Data listing ->
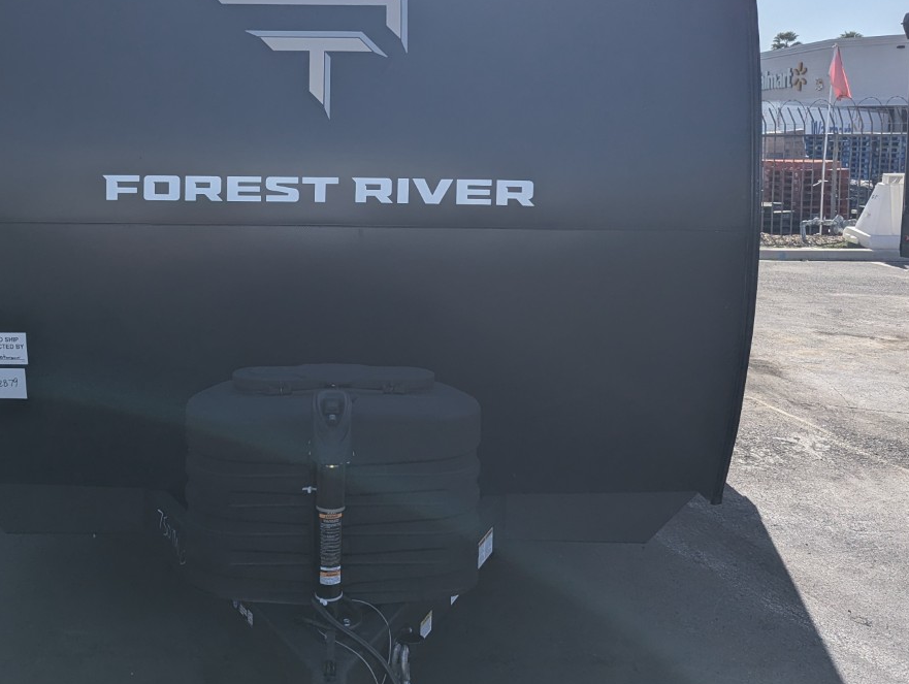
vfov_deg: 37.4
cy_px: 230
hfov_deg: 47.9
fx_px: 999
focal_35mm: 38
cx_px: 287
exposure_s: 1/4184
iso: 45
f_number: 1.85
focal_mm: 6.81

Goal of the exercise -> Everything from the line with "hfov_deg: 47.9" through the last line of the data above, please return word for word, and no other line.

Written reply ->
hfov_deg: 47.9
fx_px: 999
focal_35mm: 38
cx_px: 287
exposure_s: 1/4184
iso: 45
f_number: 1.85
focal_mm: 6.81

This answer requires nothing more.